Entertainment

Courtesy of Spike

'The Mist' TV Show Will Be Very Different From The Book

by Megan Walsh

Spike TV's The Mist is the most recent adaptation of the Stephen King novella of the same name. The novella was published in a horror anthology back in 1980 and has since been turned into a feature film, which premiered in 2007. The film, directed by Frank Darabont and starring Thomas Jane, stayed fairly faithful to the source material, though the altered ending gave it an even harder punch. Now The Mist TV show vs. the book shows that the series will be taking a different approach.

The novella concerns a strange, dense mist that envelops a small New England town and traps a group of its residents inside a local supermarket. They quickly discover the mist contains mysterious, vicious creatures that kill anyone who tries to escape. Things break down within the group as their confinement goes on, resulting in violence. It appears that the Spike series will play with similar themes, but otherwise depart from the novel.

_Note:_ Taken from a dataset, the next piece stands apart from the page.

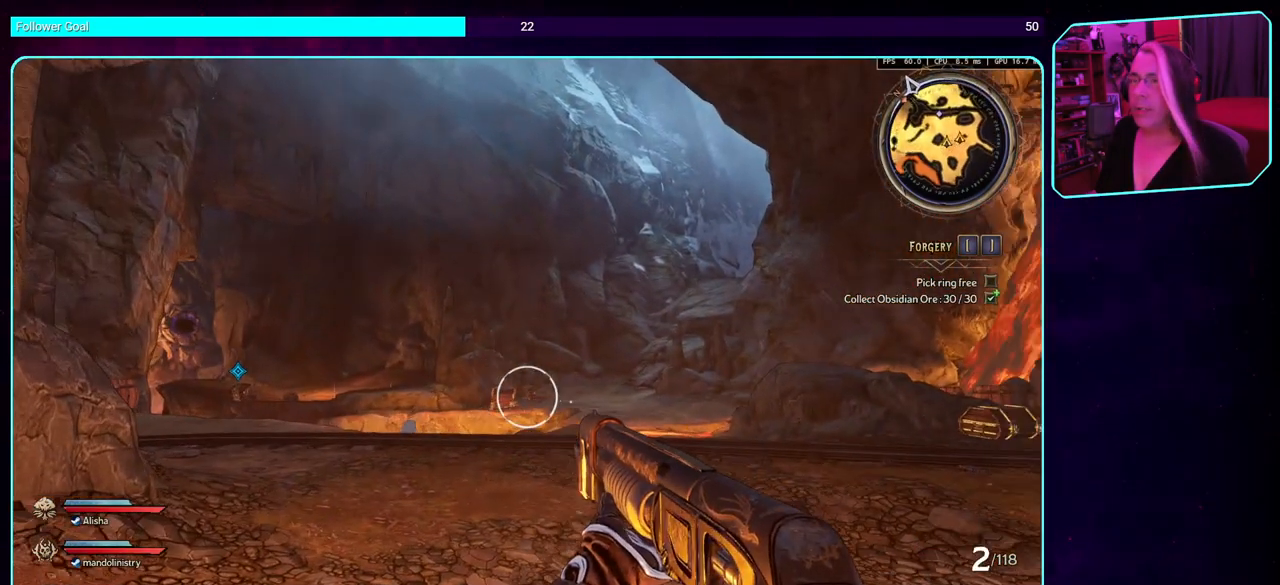
{"keys": ["w"], "mouse": [], "events": [[116, "w", "down"], [250, "shift", "down"], [283, "d", "up"], [366, "shift", "up"]]}
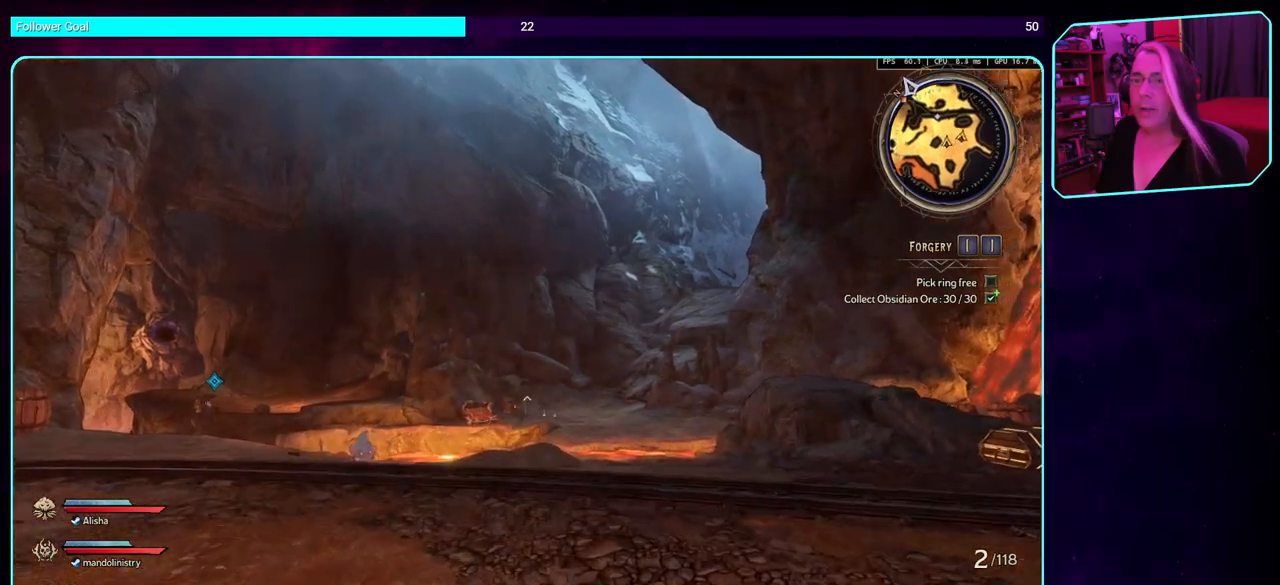
{"keys": ["w"], "mouse": [], "events": []}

Though the mist remains the inciting event that changes everything in town, the TV show introduces an entirely new cast of characters with their own dark secrets and prejudices, which are exacerbated by the new circumstances they find themselves living under. "It's a weird cousin to the original material," series creator Christian Torpe told Entertainment Weekly. "It has a constant ebb and flow communication with the novella. But who knows? Maybe some of the original characters will make a cameo at some point."

In addition to an all new cast of characters, the Spike series will be playing around with the setting. Instead of grounding all the action in one place, The Mist will be spread over a few key locations: a mall, a church, and several smaller hold-outs where the titular mist has held the residents hostage. The show will seek to explore how issues of misogyny, homophobia, and racism have been brewing in the town all along, but the addition of the mist brings everything to the surface.

Most of the changes were introduced with the intention of adapting a relatively short novel as a potentially long-running series, but Torpe also felt able to change things because a more faithful adaptation already existed in the form of the Darabont film. According to Torpe, he wanted to be respectful to the source material, but he also had to take into account the challenges of adapting to television. "The novella is two hundred pages and one location, and we needed to change that to make an ongoing series," he told Entertainment Weekly in the same interview. "But we wanted to remain faithful to the heart of the story."

Hopefully fans of King's original novel as well as totally new viewers will both be able to find something to enjoy in The Mist, which premieres June 22 on Spike.